* **Source extract**:
Tuesday, August 26, 2008

How to Index Microsoft Format Documents (Word, Excel, Powerpoint) - Lucene

As my previous post shows how to index PDF Documents with Lucene, I thought that it would be worth to post how to index Microsoft format files too because those file types are very commonly used. Lucene always requires a String in order to index the content and therefore we need to extract the text from the document before giving it to Lucene for indexing. To parse the document we can use Apache POI which provides a Java API for Microsoft format files.

The ways to extract text from Word, Excel and Powerpoint documents are shown below.
//Word text extraction
POIFSFileSystem fs = new POIFSFileSystem(new FileInputStream("filename.doc"));
WordExtractor extractor = new WordExtractor(fs);
String wordText = extractor.getText();

//Excel text extraction
POIFSFileSystem fs = new POIFSFileSystem(new FileInputStream("filename.xls"));
ExcelExtractor extractor = new ExcelExtractor(fs);
String excelText = extractor.getText();

//Powerpoint extraction
POIFSFileSystem fs = new POIFSFileSystem(new FileInputStream("filename.ppt"));
PowerPointExtractor extractor  = new PowerPointExtractor(fs);
String powerText = extractor.getText();

However POI is still not compatible with Office 2007 file formats like .docx, .xlsx and .pptx but it will in the future.

* **Recorded information**:
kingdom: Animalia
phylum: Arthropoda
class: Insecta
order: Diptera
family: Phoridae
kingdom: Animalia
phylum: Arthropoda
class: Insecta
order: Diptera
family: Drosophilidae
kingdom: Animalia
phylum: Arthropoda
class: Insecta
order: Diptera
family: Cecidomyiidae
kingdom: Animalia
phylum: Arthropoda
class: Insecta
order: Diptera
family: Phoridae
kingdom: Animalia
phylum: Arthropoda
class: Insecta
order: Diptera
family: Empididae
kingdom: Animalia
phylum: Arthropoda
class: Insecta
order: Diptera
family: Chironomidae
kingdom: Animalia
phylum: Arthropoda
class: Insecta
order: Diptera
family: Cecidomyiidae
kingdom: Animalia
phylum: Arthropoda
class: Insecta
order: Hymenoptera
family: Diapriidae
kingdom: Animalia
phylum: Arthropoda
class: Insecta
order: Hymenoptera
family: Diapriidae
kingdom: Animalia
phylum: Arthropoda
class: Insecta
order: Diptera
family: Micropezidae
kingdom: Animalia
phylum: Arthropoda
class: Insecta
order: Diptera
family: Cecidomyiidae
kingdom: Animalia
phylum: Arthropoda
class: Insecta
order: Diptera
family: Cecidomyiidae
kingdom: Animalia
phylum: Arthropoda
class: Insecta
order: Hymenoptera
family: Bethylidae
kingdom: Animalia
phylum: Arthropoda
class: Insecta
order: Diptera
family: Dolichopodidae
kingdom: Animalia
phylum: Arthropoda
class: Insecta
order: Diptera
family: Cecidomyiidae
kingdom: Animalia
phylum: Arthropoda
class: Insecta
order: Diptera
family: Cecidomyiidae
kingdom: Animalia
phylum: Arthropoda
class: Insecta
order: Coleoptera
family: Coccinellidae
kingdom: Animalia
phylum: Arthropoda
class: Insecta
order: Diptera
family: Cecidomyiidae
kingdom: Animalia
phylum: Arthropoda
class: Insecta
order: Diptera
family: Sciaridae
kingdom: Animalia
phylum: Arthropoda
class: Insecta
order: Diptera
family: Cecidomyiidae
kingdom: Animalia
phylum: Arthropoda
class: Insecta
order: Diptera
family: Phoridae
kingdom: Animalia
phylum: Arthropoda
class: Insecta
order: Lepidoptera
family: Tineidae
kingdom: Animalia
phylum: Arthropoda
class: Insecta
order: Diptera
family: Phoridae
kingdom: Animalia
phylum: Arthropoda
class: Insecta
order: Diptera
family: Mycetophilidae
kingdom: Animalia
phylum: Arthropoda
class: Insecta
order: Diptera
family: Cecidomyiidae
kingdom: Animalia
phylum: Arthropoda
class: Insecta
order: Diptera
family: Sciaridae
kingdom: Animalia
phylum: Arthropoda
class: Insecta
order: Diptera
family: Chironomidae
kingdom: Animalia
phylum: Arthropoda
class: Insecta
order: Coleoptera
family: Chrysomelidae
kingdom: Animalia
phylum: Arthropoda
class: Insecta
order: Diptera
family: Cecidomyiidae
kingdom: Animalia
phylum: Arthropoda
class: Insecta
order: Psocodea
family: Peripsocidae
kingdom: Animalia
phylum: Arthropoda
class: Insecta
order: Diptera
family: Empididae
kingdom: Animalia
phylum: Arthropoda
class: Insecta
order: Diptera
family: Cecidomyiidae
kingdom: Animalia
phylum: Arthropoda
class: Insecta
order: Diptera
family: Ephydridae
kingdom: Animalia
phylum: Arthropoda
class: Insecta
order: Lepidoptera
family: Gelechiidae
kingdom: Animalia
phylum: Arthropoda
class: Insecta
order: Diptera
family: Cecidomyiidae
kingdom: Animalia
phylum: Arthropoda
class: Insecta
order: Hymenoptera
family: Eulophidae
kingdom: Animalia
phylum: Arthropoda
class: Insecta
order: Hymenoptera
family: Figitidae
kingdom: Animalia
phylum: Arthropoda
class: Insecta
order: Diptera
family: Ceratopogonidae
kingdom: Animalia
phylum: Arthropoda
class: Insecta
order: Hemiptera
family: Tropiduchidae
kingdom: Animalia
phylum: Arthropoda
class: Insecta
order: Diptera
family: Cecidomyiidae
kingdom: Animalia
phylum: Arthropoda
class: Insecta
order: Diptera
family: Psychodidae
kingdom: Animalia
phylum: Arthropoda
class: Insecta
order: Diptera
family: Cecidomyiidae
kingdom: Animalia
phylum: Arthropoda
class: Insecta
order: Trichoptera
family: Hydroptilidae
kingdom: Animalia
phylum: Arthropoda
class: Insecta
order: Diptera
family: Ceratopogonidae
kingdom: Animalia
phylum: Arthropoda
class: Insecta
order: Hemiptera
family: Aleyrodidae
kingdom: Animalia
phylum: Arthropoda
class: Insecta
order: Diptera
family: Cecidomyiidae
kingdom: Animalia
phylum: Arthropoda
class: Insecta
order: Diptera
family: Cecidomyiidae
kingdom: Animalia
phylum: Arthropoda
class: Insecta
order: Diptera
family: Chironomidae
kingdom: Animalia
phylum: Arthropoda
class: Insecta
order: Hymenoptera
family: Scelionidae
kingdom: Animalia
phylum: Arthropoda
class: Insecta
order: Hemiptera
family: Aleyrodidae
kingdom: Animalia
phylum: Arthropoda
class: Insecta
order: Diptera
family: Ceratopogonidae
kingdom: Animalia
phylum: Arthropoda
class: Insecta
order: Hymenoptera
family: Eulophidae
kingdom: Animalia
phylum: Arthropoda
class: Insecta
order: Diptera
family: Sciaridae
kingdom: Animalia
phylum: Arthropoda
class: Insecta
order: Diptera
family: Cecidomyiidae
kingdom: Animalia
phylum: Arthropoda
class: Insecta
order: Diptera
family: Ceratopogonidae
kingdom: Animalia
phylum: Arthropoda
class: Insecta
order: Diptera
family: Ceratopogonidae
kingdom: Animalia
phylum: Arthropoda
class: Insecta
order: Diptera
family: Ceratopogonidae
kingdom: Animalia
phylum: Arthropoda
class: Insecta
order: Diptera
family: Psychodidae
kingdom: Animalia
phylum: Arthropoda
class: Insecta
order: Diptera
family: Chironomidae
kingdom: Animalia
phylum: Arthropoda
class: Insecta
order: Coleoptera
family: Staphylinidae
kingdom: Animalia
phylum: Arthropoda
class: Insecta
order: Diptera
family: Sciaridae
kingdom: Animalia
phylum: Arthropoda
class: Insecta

* **Set task**:
Answer these questions about the Lucene post above:
1. What does Lucene always require in order to index content?
2. Which class does the post use to extract text from Excel files?
3. Which Office 2007 file formats is POI not yet compatible with?

* **Answer to the task**:
1. A String.
2. ExcelExtractor.
3. .docx, .xlsx and .pptx.